▶ **Description of the task**: Rewrite the accounting note from "8. New Accounting" to "currently being evaluated.", putting "market value" wherever "fair value" appears.

Diluted earnings per share and pro forma diluted earnings per share are based
upon the weighted average number of common shares outstanding during each
period, assuming the issuance of common shares for all dilutive potential common
shares outstanding during the period.
8. New Accounting Pronouncement
In June 1998, the Financial Accounting Standards Board issued Statement of
Financial Accounting Standards No. 133, "Accounting for Derivative Instruments
and Hedging Activities ("SFAS 133"). SFAS 133 will require the Company to record
all derivatives as assets or liabilities at fair value. The statement requires
that changes in the derivatives' fair value be recognized currently in earnings
unless specific hedge accounting criteria are met. SFAS 133 is effective for all
fiscal quarters of all fiscal years beginning after June 15, 2000. The impact of
SFAS 133 on the Company's financial statements will depend on a variety of
factors, including the extent of the Company's hedging activities, the types of
hedging instruments used and the effectiveness of such instruments. The effect
of adopting the statement is currently being evaluated.

▶ **Data shown**:
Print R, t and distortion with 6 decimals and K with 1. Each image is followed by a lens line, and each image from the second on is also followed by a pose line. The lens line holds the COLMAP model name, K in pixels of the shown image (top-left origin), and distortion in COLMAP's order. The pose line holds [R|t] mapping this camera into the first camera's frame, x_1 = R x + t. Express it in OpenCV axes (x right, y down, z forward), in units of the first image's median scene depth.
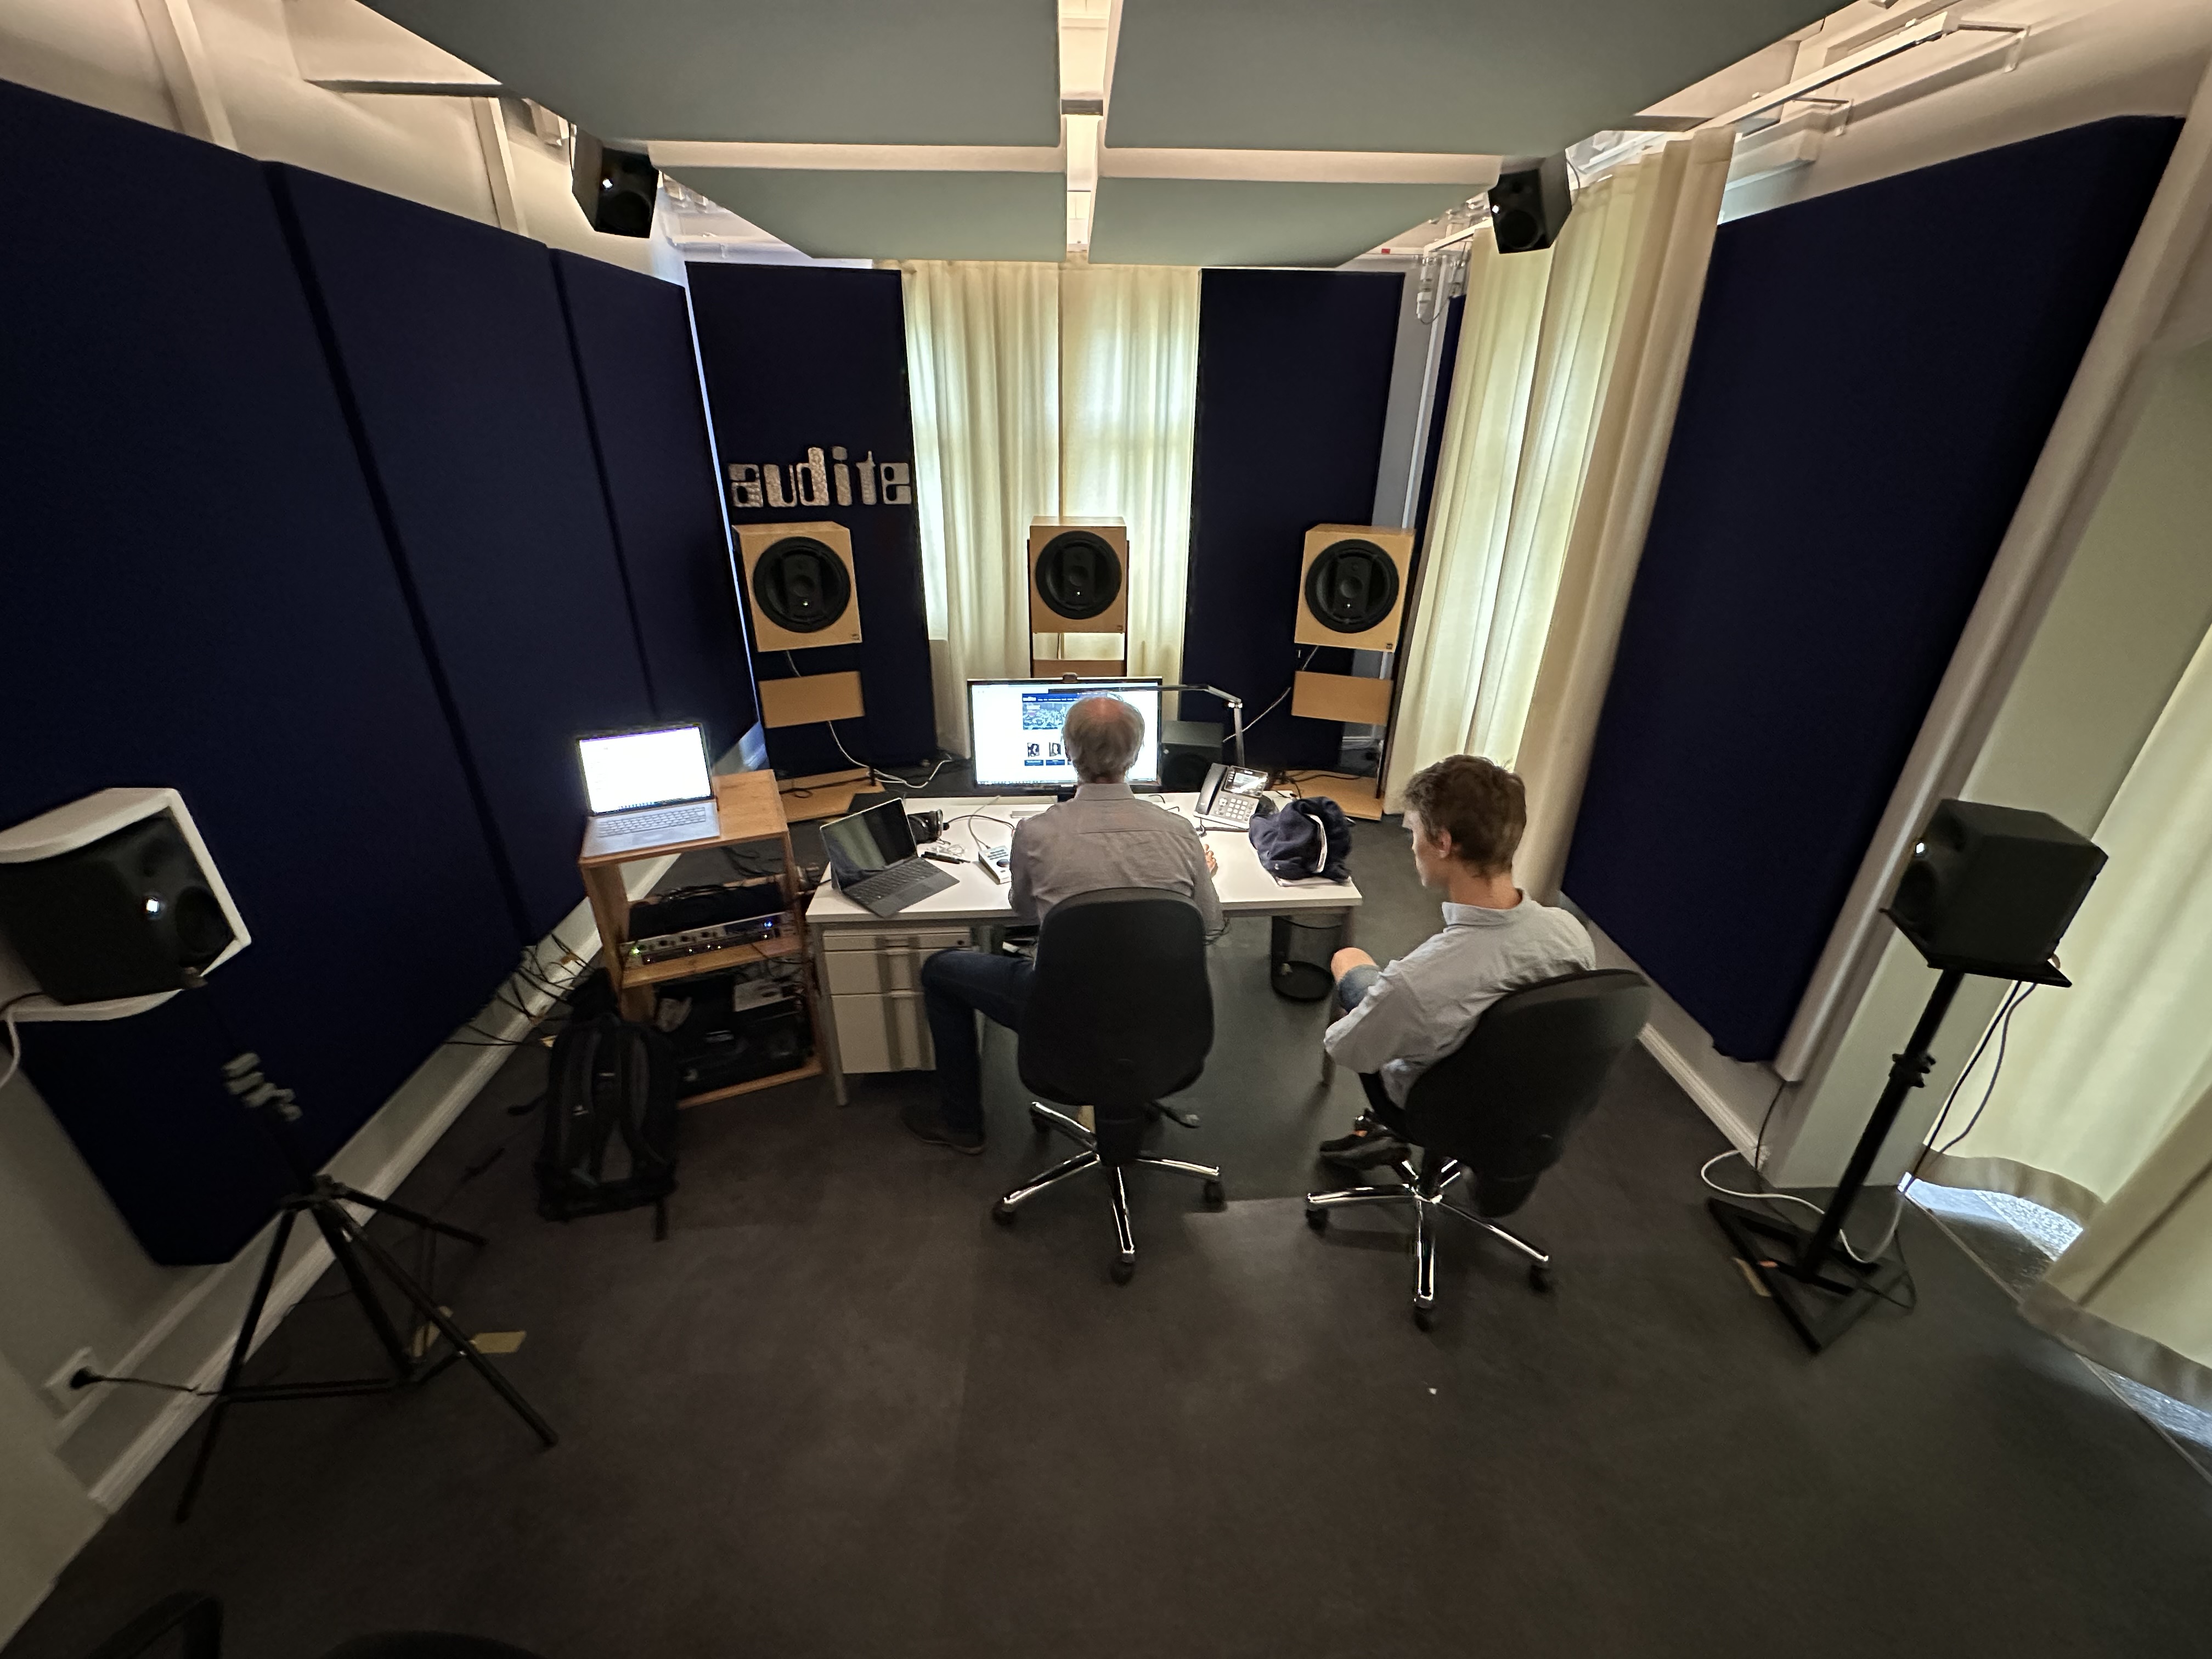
lens RADIAL K [[887.6, 0, 1110.8], [0, 887.6, 819.2], [0, 0, 1]] dist [-0.000609, 0.000620]
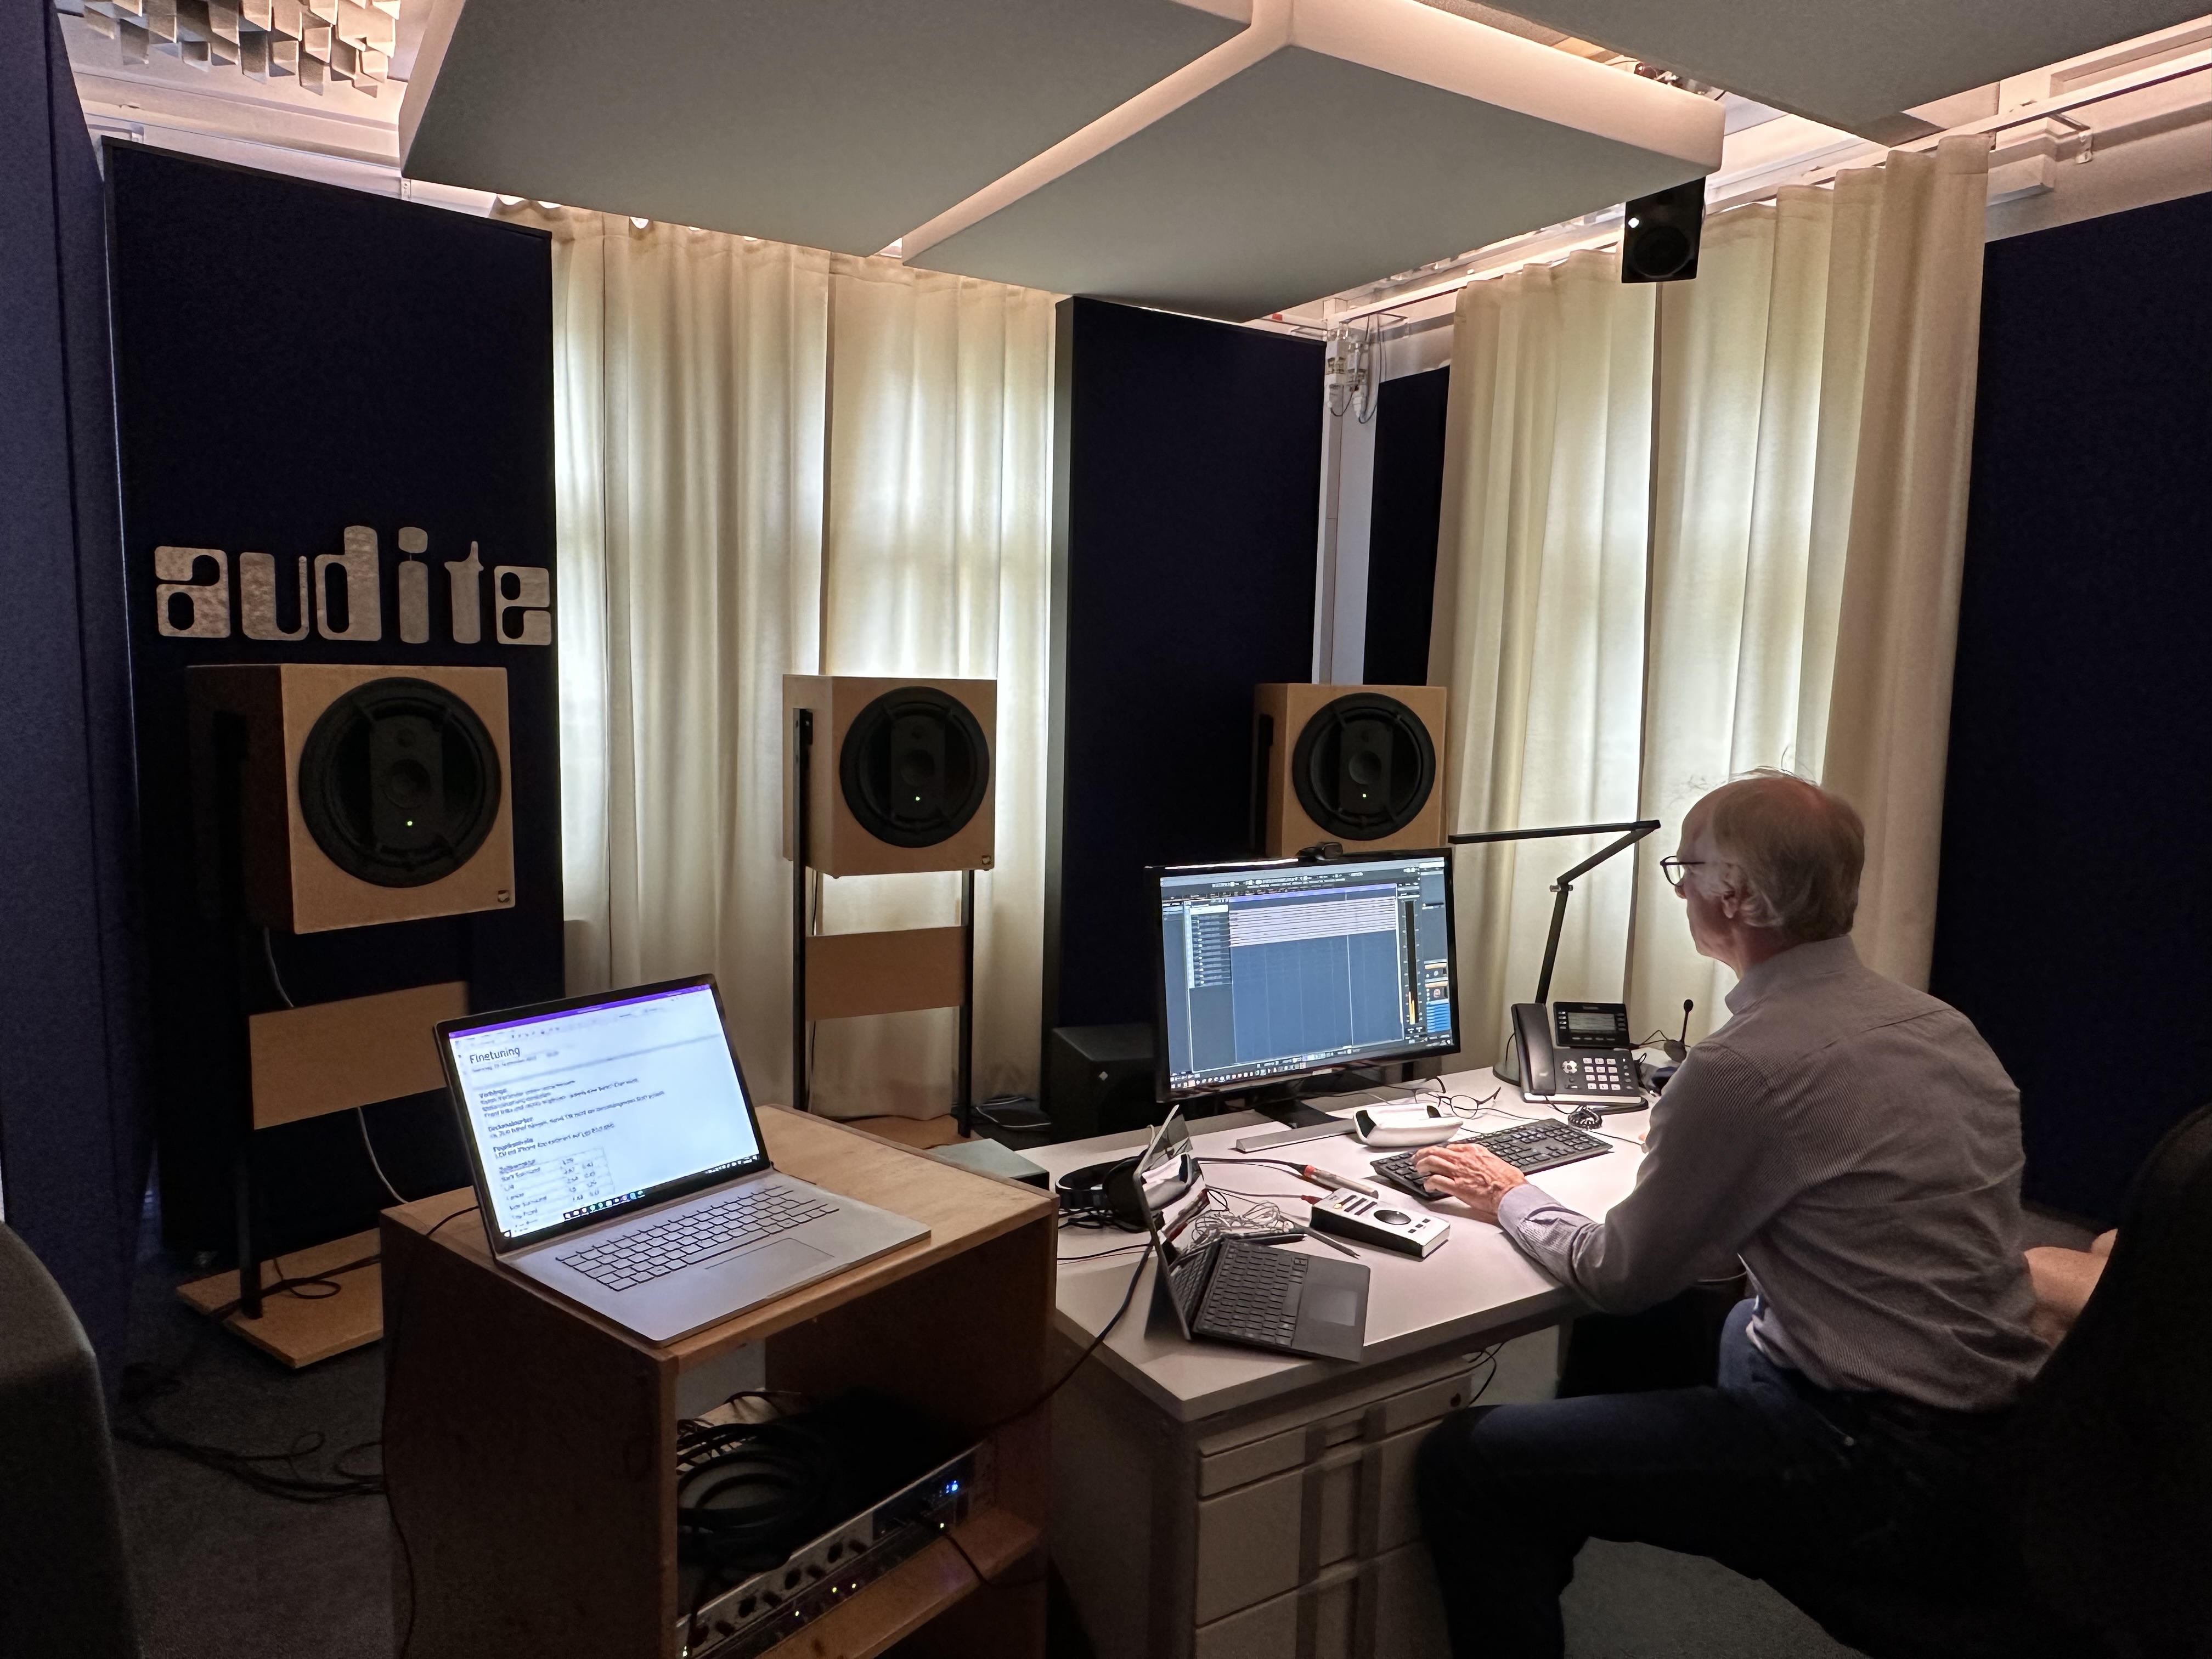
lens RADIAL K [[1465.4, 0, 1108.7], [0, 1465.4, 837.1], [0, 0, 1]] dist [0.001369, -0.002309]
pose [[0.884867, -0.042243, 0.463924, -0.351250], [0.182465, 0.947737, -0.261728, 0.019660], [-0.428621, 0.316244, 0.846329, 0.214623]]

▶ **Finished exercise**:
8. New Accounting Pronouncement
In June 1998, the Financial Accounting Standards Board issued Statement of
Financial Accounting Standards No. 133, "Accounting for Derivative Instruments
and Hedging Activities ("SFAS 133"). SFAS 133 will require the Company to record
all derivatives as assets or liabilities at market value. The statement requires
that changes in the derivatives' market value be recognized currently in earnings
unless specific hedge accounting criteria are met. SFAS 133 is effective for all
fiscal quarters of all fiscal years beginning after June 15, 2000. The impact of
SFAS 133 on the Company's financial statements will depend on a variety of
factors, including the extent of the Company's hedging activities, the types of
hedging instruments used and the effectiveness of such instruments. The effect
of adopting the statement is currently being evaluated.